The attorney reflected further on this and wrote:
The home place never seems quite natural with you and the rest of the family [children] away. We have had some most delightful gatherings this summer and I hope you feel greatly refreshed and restored in preparation for the tasks ahead of you this coming year. I feel very proud of what you accomplished last year and you should be greatly encouraged to undertake the work for another year with the reasonable assurance that you will be able to handle it even more successfully than you did last year.
Woodruff continued that Thomas knew how to study the law and the second year should have been far easier than the first, especially if he buckled down and applied himself. Moreover, he noted, “you have a splendid future ahead of you if you make the most of the opportunities which you are now enjoying,” observing that thoroughness was crucial to success in the legal field.

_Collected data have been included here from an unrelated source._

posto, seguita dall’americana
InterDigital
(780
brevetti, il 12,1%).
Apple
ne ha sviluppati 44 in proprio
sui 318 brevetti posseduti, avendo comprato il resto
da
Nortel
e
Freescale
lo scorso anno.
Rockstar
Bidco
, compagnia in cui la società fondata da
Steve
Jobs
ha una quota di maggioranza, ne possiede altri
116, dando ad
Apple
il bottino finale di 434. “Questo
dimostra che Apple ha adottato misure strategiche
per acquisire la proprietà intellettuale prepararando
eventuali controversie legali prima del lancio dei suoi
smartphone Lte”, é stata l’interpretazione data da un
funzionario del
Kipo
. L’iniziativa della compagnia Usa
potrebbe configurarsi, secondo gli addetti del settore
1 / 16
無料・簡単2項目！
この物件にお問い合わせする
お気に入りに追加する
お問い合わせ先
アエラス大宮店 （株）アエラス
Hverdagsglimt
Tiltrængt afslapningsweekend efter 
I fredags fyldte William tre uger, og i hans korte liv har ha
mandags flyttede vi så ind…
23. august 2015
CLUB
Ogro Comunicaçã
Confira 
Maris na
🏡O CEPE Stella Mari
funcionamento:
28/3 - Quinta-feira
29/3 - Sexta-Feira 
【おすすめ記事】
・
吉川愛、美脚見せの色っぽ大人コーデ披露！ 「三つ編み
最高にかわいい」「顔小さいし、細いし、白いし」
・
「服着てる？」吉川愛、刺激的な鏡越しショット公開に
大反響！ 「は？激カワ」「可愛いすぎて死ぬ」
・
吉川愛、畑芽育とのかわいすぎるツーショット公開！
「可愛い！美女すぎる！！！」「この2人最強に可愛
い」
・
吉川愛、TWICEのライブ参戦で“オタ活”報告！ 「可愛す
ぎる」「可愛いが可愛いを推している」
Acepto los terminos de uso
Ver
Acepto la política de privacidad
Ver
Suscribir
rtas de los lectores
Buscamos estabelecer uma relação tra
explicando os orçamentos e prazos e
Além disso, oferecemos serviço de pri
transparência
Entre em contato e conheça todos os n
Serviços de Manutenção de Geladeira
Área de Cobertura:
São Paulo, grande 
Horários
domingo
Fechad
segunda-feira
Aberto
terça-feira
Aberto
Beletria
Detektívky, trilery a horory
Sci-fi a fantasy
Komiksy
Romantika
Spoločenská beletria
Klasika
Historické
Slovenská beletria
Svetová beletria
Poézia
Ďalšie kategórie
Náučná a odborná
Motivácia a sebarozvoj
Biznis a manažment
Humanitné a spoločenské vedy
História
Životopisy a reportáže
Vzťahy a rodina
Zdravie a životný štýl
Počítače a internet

The lawyer offered his advice at any time about the law and then turned to business.

Specifically, Woodruff assured Thomas “I will personally devote myself most conscientiously to the business and affairs of the Estate Company with the view of helping to pull it out of the embarrassing condition which it is now in.” Yet, he went on, if this was going to be possible, there was the same essential requirement he mentioned in his missive to Walter Temple:
It is going to be necessary for the company and everybody connected with it to practice the most rigid economy during the coming year in order to avoid the necessity of making some very costly sacrifices in the sale of some of the assets of the company, and I hope we may have your fullest cooperation in this respect.
While Thomas was asked to keep expenses to a bare minimum, without affecting his comfort or “good standing among your class associates,” but Woodruff impressed the importance of avoiding spending money which might be understandable under better circumstances, if not necessary.
Having implored Thomas’ cooperation, the lawyer ended by stating that assistance “in working out the financial problems with which we are confronted” during the student’s time at Harvard “will be a source of encouragement to the rest of us to adopt measures of the strictest economy in the management of the affairs of the estate.”
Work on La Casa Nueva wrapped up by the end of the year, while landscaping was undertaken afterward. With the new name of Temple City (a citizen contest to select a new name after the postal service required it led to the selection of Santa Rita, but a protest spearheaded by Temple family biographer J. Perry Worden led to a compromise), an arrangement was made in early 1928 to have a Pasadena firm, the Davis-Baker Company, conduct the development of the town.

Yet, the financial situation continued to deteriorate so much that Woodruff forwarded Walter Temple a letter he’d written to Kauffman outlining proposals for dealing with the Temple Estate Company and which called for “immediate drastic action” as “we are now approaching the precipice” because Temple did not agree to forming a holding company to manage company affairs and the firm was facing “a complete financial wreck.”
While efforts were undertaken to sell major assets, such as the disposition of properties at Alhambra in July 1929, it was too late to stem the tide of ever-mounting debt. By spring 1930, all Temple interests in Temple City were also sold and the family leased the Homestead to the Golden State Military Academy, with Walter moving to Ensenada in Baja California, México to save expenses (something many Americans do these days), while Thomas, having earned his degree from Harvard and forsaking the practice of the law, moved in with his aunt Luz González de Vigare down the street from Mission San Gabriel and became a historian and genealogist of some note.
Our understanding of the Temple family’s financial misfortunes, reflective of so much of what was happening in late 1920s America as it headed toward the Great Depression, is greatly enhanced by surviving original documents and letters such as these, donated by descendants entrusting these materials to the Homestead for preservation and the interpretation of the Workman and Temple family’s fascinating century-long story from 1830-1930.